Task directions> Every record below is to be restated verbatim, though its images are not.

[Dataset items]
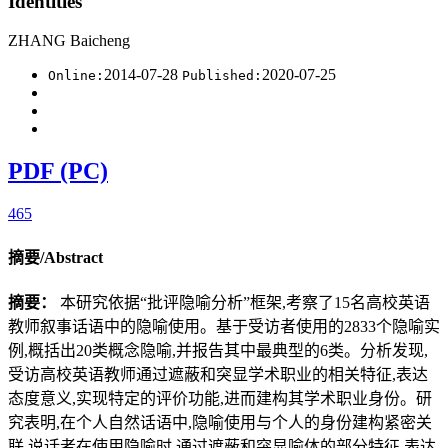
Identities
ZHANG Baicheng
2014-07-28
2020-07-25
Online:
Published:
PDF (PC)
465
摘要/Abstract
摘要：
本研究依据“批评隐喻分析”框架,考察了15名高校英语
教师叙事话语中的隐喻使用。基于受访者使用的2833个隐喻实
例,概括出20类概念隐喻,并报告其中最典型的6类。分析发现,
受访高校英语教师通过遮蔽和突显学术职业的相关特征,表达
态度意义,实现特定的评价功能,进而建构其学术职业身份。研
究表明,在个人自然话语中,隐喻使用与个人的身份建构紧密关
联,说话者在使用隐喻时,通过遮蔽和突显喻体的部分特征,表达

Task output>
Identities
ZHANG Baicheng
2014-07-28
2020-07-25
Online:
Published:
PDF (PC)
465
摘要/Abstract
摘要：
本研究依据“批评隐喻分析”框架,考察了15名高校英语
教师叙事话语中的隐喻使用。基于受访者使用的2833个隐喻实
例,概括出20类概念隐喻,并报告其中最典型的6类。分析发现,
受访高校英语教师通过遮蔽和突显学术职业的相关特征,表达
态度意义,实现特定的评价功能,进而建构其学术职业身份。研
究表明,在个人自然话语中,隐喻使用与个人的身份建构紧密关
联,说话者在使用隐喻时,通过遮蔽和突显喻体的部分特征,表达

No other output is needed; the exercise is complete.